Scientific classification
- Kingdom: Plantae
- Clade: Tracheophytes
- Clade: Angiosperms
- Clade: Monocots
- Order: Asparagales
- Family: Asparagaceae
- Subfamily: Agavoideae
- Genus: Eremocrinum M.E.Jones
- Species: E. albomarginatum
- Binomial name: Eremocrinum albomarginatum (M.E.Jones) M.E.Jones
- Synonyms: Hesperanthes albomarginata M.E.Jones

= Eremocrinum =

- Genus: Eremocrinum
- Species: albomarginatum
- Authority: (M.E.Jones) M.E.Jones
- Conservation status: G3
- Synonyms: Hesperanthes albomarginata M.E.Jones
- Parent authority: M.E.Jones

Genus of flowering plants

Eremocrinum is a monotypic genus of plants in the subfamily Agavoideae containing the single species Eremocrinum albomarginatum. It is known by the common names Utah solitaire lily, Intermountain false-wheatgrass, desert lily, lonely lily, and sand lily. It is native to the western United States, where it is known from Arizona and Utah.

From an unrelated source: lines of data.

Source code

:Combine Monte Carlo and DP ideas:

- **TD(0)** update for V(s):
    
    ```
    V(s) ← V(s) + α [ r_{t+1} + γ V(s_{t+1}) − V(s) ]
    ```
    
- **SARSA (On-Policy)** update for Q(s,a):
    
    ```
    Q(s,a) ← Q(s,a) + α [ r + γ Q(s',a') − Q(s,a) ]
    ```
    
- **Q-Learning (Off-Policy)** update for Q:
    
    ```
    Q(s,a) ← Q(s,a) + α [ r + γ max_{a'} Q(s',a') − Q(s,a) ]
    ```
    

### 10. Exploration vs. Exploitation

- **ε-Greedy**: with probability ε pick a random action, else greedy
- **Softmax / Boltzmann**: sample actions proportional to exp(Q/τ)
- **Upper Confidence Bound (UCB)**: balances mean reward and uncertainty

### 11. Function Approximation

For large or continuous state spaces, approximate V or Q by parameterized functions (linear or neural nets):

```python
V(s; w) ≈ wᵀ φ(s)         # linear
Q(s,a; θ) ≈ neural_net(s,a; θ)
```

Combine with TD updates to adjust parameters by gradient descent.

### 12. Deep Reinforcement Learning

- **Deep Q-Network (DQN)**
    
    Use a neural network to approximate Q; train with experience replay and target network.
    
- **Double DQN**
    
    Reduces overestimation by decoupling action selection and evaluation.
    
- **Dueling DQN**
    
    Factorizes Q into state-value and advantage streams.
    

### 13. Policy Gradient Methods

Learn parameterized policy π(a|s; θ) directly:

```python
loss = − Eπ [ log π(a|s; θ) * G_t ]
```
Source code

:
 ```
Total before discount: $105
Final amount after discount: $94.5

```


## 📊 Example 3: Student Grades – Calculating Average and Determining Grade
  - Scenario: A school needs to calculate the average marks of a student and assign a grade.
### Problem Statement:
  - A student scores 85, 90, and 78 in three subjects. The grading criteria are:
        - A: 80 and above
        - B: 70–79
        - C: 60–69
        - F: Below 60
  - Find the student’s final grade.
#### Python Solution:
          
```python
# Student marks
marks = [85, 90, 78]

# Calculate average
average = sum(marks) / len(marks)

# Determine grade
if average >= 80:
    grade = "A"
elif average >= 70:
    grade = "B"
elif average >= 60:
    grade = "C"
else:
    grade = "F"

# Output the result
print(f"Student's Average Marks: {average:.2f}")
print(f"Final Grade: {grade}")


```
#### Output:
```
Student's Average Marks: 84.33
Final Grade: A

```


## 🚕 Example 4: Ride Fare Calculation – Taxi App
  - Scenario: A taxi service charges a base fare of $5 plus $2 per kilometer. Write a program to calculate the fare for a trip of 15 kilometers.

This plant grows from a short rhizome with yellowish, tuberous roots. The narrow leaves are up to 40 centimeters long and may grow erect or spread out along the ground. The scape grows upright, reaching maximum heights of 35 to 40 centimeters. The inflorescence is up to 30 centimeters tall and bears many flowers along its length. The flowers have six whitish or greenish tepals each with three dark midveins along the lower surface.

This plant is endemic to the Colorado Plateau, where it grows in sandy desert habitat types, such as desert shrubland and sand dunes. Associated plants include ephedra (Ephedra spp.), rosemary mints (Poliomintha spp.) and yuccas (Yucca spp.).